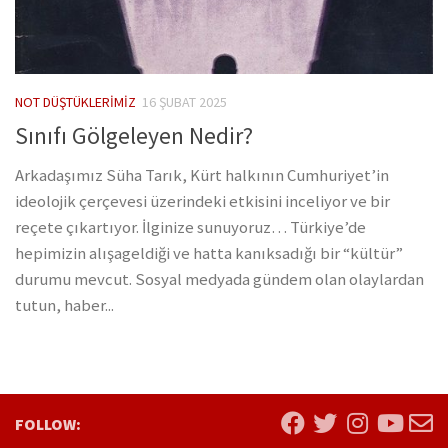
NOT DÜŞTÜKLERIMIZ
16 ŞUBAT 2025
Sınıfı Gölgeleyen Nedir?
Arkadaşımız Süha Tarık, Kürt halkının Cumhuriyet’in
ideolojik çerçevesi üzerindeki etkisini inceliyor ve bir
reçete çıkartıyor. İlginize sunuyoruz… Türkiye’de
hepimizin alışageldiği ve hatta kanıksadığı bir “kültür”
durumu mevcut. Sosyal medyada gündem olan olaylardan
tutun, haber...
FOLLOW:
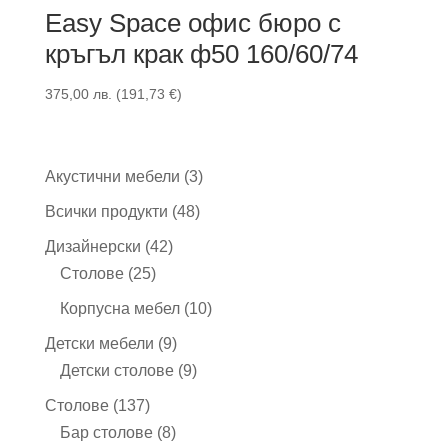
Easy Space офис бюро с
кръгъл крак ф50 160/60/74
375,00
лв.
(
191,73
€
)
3
Акустични мебели
3
продукта
48
Всички продукти
48
продукта
42
Дизайнерски
42
25
продукта
Столове
25
продукта
10
Корпусна мебел
10
продукта
9
Детски мебели
9
продукта
9
Детски столове
9
продукта
137
Столове
137
продукта
8
Бар столове
8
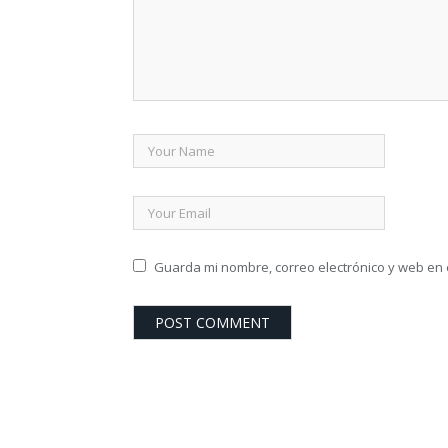
Guarda mi nombre, correo electrónico y web en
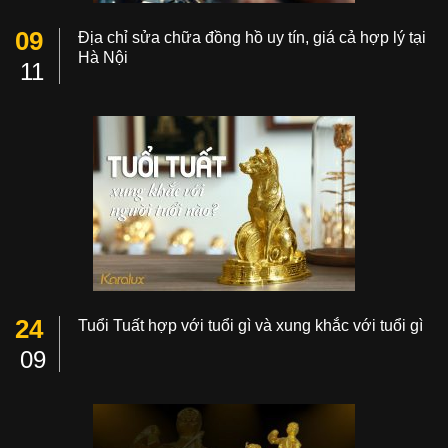
09
Địa chỉ sửa chữa đồng hồ uy tín, giá cả hợp lý tại
Hà Nội
11
24
Tuổi Tuất hợp với tuổi gì và xung khắc với tuổi gì
09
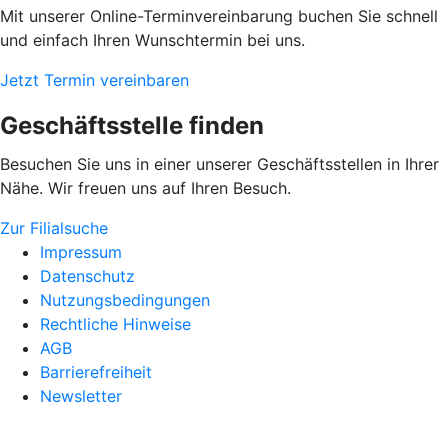
Mit unserer Online-Terminvereinbarung buchen Sie schnell
und einfach Ihren Wunschtermin bei uns.
Jetzt Termin vereinbaren
Geschäftsstelle finden
Besuchen Sie uns in einer unserer Geschäftsstellen in Ihrer
Nähe. Wir freuen uns auf Ihren Besuch.
Zur Filialsuche
Impressum
Datenschutz
Nutzungsbedingungen
Rechtliche Hinweise
AGB
Barrierefreiheit
Newsletter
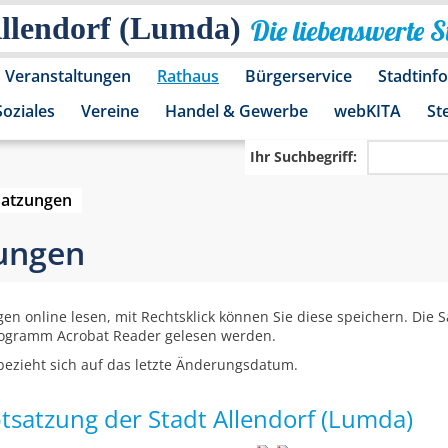
Allendorf (Lumda)
Die liebenswerte 
Veranstaltungen
Rathaus
Bürgerservice
Stadtinf
Soziales
Vereine
Handel & Gewerbe
webKITA
St
Ihr Suchbegriff:
Satzungen
zungen
gen online lesen, mit Rechtsklick können Sie diese speichern. Die
rogramm Acrobat Reader gelesen werden.
ezieht sich auf das letzte Änderungsdatum.
tsatzung der Stadt Allendorf (Lumda)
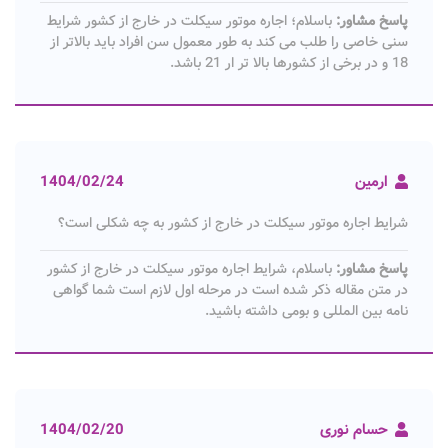
پاسخ مشاور:
باسلام؛ اجاره موتور سیکلت در خارج از کشور شرایط
سنی خاصی را طلب می کند به طور معمول سن افراد باید بالاتر از
18 و در برخی از کشورها بالا تر ار 21 باشد.
ارمین
1404/02/24
شرایط اجاره موتور سیکلت در خارج از کشور به چه شکلی است؟
پاسخ مشاور:
باسلام، شرایط اجاره موتور سیکلت در خارج از کشور
در متن مقاله ذکر شده است در مرحله اول لازم است شما گواهی
نامه بین المللی و بومی داشته باشید.
حسام نوری
1404/02/20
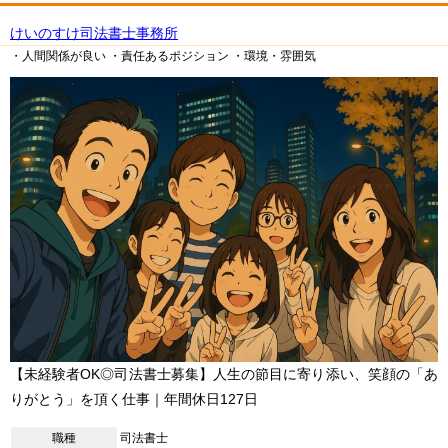
けいのすけ司法書士事務所
・人間関係が良い
・責任あるポジション
・環境・雰囲気
【未経験者OK◎司法書士募集】人生の節目に寄り添い、笑顔の「あ
りがとう」を頂く仕事｜年間休日127日
職種
司法書士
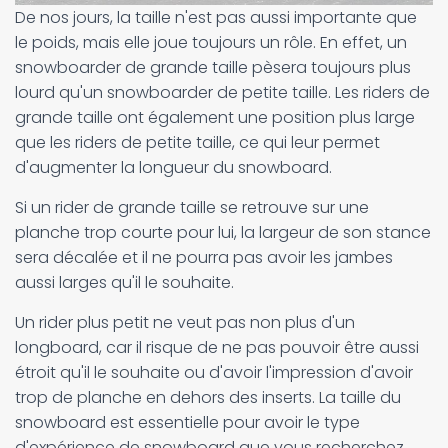
De nos jours, la taille n'est pas aussi importante que
le poids, mais elle joue toujours un rôle. En effet, un
snowboarder de grande taille pèsera toujours plus
lourd qu'un snowboarder de petite taille. Les riders de
grande taille ont également une position plus large
que les riders de petite taille, ce qui leur permet
d'augmenter la longueur du snowboard.
Si un rider de grande taille se retrouve sur une
planche trop courte pour lui, la largeur de son stance
sera décalée et il ne pourra pas avoir les jambes
aussi larges qu'il le souhaite.
Un rider plus petit ne veut pas non plus d'un
longboard, car il risque de ne pas pouvoir être aussi
étroit qu'il le souhaite ou d'avoir l'impression d'avoir
trop de planche en dehors des inserts. La taille du
snowboard est essentielle pour avoir le type
d'expérience de snowboard que vous recherchez.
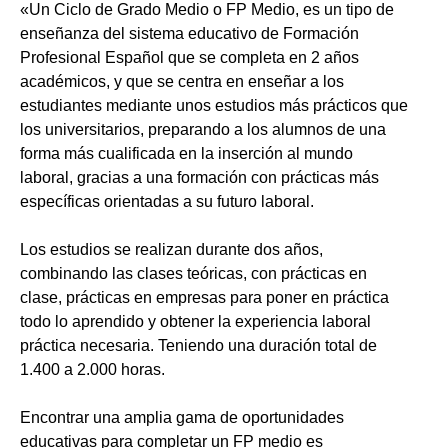
«Un Ciclo de Grado Medio o FP Medio, es un tipo de
enseñanza del sistema educativo de Formación
Profesional Español que se completa en 2 años
académicos, y que se centra en enseñar a los
estudiantes mediante unos estudios más prácticos que
los universitarios, preparando a los alumnos de una
forma más cualificada en la inserción al mundo
laboral, gracias a una formación con prácticas más
específicas orientadas a su futuro laboral.
Los estudios se realizan durante dos años,
combinando las clases teóricas, con prácticas en
clase, prácticas en empresas para poner en práctica
todo lo aprendido y obtener la experiencia laboral
práctica necesaria. Teniendo una duración total de
1.400 a 2.000 horas.
Encontrar una amplia gama de oportunidades
educativas para completar un FP medio es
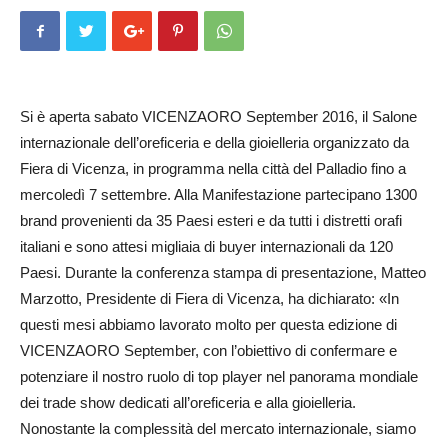
Si è aperta sabato VICENZAORO September 2016, il Salone
internazionale dell’oreficeria e della gioielleria organizzato da
Fiera di Vi­cenza, in programma nella città del Palladio fino a
mercoledì 7 settembre. Alla Manifestazione partecipano 1300
brand provenienti da 35 Paesi esteri e da tutti i distretti orafi
italiani e sono attesi migliaia di buyer internazionali da 120
Paesi. Durante la conferenza stampa di presentazione, Matteo
Marzotto, Presidente di Fiera di Vicenza, ha dichiarato: «In
questi mesi abbiamo lavorato molto per questa edizione di
VICENZAORO September, con l’obiettivo di confermare e
potenziare il nostro ruolo di top player nel panorama mondiale
dei trade show dedicati all’oreficeria e alla gioielleria.
Nonostante la complessità del mercato internazionale, siamo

____________________

== Work task ==
Everything above from the line containing "clase, prácticas en" down to the line containing "potenziare il nostro" is to be duplicated exactly, both lines included, and the pictures are to be omitted.

== Written response ==
clase, prácticas en empresas para poner en práctica
todo lo aprendido y obtener la experiencia laboral
práctica necesaria. Teniendo una duración total de
1.400 a 2.000 horas.
Encontrar una amplia gama de oportunidades
educativas para completar un FP medio es
Si è aperta sabato VICENZAORO September 2016, il Salone
internazionale dell’oreficeria e della gioielleria organizzato da
Fiera di Vi­cenza, in programma nella città del Palladio fino a
mercoledì 7 settembre. Alla Manifestazione partecipano 1300
brand provenienti da 35 Paesi esteri e da tutti i distretti orafi
italiani e sono attesi migliaia di buyer internazionali da 120
Paesi. Durante la conferenza stampa di presentazione, Matteo
Marzotto, Presidente di Fiera di Vicenza, ha dichiarato: «In
questi mesi abbiamo lavorato molto per questa edizione di
VICENZAORO September, con l’obiettivo di confermare e
potenziare il nostro ruolo di top player nel panorama mondiale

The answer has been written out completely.